Hi all, It seems to me that the current version of the AMD OpenCL runtime (AMD Radeon HD 6900 Series, driver 11.12, AMD-APP-SDK-v2.6 on linux 64) does not suppoer bidirectional pcie transfer on Linux. The following little test gives me the result below. I've created an out of order queue and I enqueue both a read and a write from/to two different buffers. I would expect the second transfer to be done in parallel with the first one if bidirectinoa pcie transfert would work. Any plan for supporting this feature in the near future?

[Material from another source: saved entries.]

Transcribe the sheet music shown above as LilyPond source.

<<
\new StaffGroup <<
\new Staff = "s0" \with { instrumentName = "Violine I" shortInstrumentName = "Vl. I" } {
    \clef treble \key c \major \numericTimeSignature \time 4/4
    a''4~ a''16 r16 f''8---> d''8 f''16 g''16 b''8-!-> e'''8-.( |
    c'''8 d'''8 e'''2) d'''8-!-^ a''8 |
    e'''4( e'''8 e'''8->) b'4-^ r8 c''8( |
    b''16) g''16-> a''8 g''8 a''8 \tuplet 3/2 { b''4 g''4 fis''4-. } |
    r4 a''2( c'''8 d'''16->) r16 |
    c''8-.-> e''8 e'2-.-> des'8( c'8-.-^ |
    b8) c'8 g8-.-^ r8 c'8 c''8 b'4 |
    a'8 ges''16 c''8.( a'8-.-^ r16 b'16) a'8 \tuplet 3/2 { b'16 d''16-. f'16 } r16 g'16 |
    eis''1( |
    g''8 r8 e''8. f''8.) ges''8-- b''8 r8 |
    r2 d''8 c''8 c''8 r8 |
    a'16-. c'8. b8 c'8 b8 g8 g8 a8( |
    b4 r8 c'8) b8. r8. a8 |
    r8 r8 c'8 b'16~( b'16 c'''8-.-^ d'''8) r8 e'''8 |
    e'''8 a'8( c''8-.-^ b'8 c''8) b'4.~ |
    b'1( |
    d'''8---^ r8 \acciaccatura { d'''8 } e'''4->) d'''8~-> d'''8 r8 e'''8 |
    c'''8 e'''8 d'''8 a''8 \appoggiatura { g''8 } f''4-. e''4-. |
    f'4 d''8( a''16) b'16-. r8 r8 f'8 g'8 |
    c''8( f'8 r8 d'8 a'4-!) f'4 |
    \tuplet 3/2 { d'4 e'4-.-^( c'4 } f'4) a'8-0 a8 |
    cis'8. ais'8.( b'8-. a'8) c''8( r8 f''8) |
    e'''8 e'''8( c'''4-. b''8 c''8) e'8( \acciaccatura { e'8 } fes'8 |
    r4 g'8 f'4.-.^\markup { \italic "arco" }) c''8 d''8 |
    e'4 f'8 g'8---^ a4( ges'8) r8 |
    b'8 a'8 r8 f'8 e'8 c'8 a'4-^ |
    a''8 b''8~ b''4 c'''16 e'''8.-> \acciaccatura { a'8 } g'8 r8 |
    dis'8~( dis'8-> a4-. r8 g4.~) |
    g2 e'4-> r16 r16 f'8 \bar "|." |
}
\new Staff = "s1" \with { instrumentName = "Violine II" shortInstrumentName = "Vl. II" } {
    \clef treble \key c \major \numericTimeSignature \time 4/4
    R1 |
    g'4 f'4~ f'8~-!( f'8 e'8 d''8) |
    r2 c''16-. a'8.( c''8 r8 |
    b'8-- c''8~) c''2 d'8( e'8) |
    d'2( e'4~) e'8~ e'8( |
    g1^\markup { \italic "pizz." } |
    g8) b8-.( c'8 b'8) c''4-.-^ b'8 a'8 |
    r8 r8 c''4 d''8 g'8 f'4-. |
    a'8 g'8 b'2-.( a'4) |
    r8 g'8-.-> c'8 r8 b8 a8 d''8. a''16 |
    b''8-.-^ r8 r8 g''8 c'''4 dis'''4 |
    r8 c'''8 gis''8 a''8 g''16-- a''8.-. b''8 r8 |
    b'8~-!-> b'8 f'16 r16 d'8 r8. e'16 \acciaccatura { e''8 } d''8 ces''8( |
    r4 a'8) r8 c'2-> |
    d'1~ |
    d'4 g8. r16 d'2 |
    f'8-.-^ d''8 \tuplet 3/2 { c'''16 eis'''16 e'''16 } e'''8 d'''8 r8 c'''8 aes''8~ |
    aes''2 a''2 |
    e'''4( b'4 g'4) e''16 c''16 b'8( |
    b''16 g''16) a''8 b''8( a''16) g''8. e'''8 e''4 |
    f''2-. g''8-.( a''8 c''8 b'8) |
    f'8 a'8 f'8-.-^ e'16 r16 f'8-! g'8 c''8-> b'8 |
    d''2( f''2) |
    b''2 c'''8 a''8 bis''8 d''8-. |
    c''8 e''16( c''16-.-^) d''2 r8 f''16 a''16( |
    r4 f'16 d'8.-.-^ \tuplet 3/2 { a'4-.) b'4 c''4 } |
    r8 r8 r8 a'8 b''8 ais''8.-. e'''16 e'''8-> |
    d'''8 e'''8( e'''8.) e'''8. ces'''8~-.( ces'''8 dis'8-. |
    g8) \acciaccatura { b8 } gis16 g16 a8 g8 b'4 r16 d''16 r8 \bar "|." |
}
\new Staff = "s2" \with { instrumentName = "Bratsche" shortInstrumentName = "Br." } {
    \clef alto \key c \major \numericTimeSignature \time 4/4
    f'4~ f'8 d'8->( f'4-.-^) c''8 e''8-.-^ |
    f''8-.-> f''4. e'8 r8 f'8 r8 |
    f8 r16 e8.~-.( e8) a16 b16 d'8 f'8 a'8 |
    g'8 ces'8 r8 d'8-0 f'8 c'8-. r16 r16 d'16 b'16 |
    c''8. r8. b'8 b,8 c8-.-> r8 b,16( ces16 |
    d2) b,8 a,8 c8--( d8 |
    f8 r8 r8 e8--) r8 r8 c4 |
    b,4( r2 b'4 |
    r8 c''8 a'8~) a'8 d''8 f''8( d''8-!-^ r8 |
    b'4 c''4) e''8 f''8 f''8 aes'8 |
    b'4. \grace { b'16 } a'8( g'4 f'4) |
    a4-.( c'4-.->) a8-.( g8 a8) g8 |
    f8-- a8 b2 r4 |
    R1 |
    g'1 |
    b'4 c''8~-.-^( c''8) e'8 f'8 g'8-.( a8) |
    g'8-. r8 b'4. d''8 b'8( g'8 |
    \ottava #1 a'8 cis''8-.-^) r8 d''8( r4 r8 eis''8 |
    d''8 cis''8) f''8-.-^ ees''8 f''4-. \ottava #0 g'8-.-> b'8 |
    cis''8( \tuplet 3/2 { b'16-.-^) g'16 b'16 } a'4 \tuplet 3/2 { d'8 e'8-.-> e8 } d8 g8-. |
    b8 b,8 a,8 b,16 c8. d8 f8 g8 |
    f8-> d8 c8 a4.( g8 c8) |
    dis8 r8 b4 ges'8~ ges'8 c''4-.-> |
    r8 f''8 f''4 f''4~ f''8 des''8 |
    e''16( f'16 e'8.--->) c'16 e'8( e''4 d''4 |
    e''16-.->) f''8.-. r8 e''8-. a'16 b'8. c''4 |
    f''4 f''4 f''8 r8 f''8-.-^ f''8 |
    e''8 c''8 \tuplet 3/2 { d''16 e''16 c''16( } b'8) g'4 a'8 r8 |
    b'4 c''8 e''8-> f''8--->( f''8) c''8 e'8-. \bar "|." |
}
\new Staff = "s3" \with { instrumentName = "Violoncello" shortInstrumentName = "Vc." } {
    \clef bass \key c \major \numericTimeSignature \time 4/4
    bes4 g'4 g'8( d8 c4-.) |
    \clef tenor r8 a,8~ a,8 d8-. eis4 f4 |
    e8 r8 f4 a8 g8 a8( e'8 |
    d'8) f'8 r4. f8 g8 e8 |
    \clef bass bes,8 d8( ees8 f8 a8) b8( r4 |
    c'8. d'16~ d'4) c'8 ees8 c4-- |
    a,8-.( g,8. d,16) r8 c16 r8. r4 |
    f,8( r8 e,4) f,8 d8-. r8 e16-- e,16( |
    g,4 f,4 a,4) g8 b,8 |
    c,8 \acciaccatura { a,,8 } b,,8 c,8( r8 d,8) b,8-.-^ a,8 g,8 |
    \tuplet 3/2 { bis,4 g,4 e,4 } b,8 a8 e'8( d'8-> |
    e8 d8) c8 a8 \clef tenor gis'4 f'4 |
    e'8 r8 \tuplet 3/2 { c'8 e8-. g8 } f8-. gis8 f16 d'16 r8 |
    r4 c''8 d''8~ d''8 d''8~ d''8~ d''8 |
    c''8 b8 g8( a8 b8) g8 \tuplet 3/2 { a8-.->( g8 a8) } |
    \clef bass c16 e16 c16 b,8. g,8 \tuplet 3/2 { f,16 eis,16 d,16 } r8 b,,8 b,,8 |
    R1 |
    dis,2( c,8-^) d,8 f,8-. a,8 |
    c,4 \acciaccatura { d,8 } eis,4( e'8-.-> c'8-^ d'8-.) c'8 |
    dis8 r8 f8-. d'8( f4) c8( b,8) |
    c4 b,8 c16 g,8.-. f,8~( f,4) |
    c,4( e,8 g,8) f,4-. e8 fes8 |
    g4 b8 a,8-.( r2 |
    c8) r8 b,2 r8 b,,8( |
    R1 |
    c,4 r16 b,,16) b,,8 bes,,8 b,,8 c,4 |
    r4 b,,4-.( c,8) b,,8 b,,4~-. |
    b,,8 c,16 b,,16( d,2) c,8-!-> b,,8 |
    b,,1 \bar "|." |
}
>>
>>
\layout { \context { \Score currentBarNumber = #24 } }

Or maybe can you tell me if there is a different way to achieve this? I've tried with different queues, different devices and so on. ///////////////////////////////////////////////////////////////////////////////////////// cl_command_queue ooo_queue = clCreateCommandQueue(context, device, CL_QUEUE_OUT_OF_ORDER_EXEC_MODE_ENABLE , &error); size_t cb = 32*1024*1024*1024; clFinish(ooo_queue); double start = get_time(); clEnqueueReadBuffer(ooo_queue, buffer1, CL_FALSE, 0, cb, data1, 0, NULL, NULL); if (write) clEnqueueWriteBuffer(ooo_queue, buffer2, CL_FALSE, 0, cb, data2, 0, NULL, NULL); clFinish(ooo_queue); double stop = get_time(); fprintf(stdout, "%fGB/s\n", stop-start, (cb/(stop-start_local))/1024/1024/1024); ///////////////////////////////////////////////////////////////////////////////////////// Just the read buffer(write == false): 7.687507GB/s Read + Write buffer (write == true): 3.665632GB/s
You do realise that 'out of order queues' are not out of order on current amd gpus? Well discussed in the various opencl forums.
Try using multiple queues instead (although i have no idea if it'll make any difference for this test). AFAICT from the docs nvidia requires multiple queues for concurrent operations too (my reading of section 3.2.2 of their opencl guide 4.1).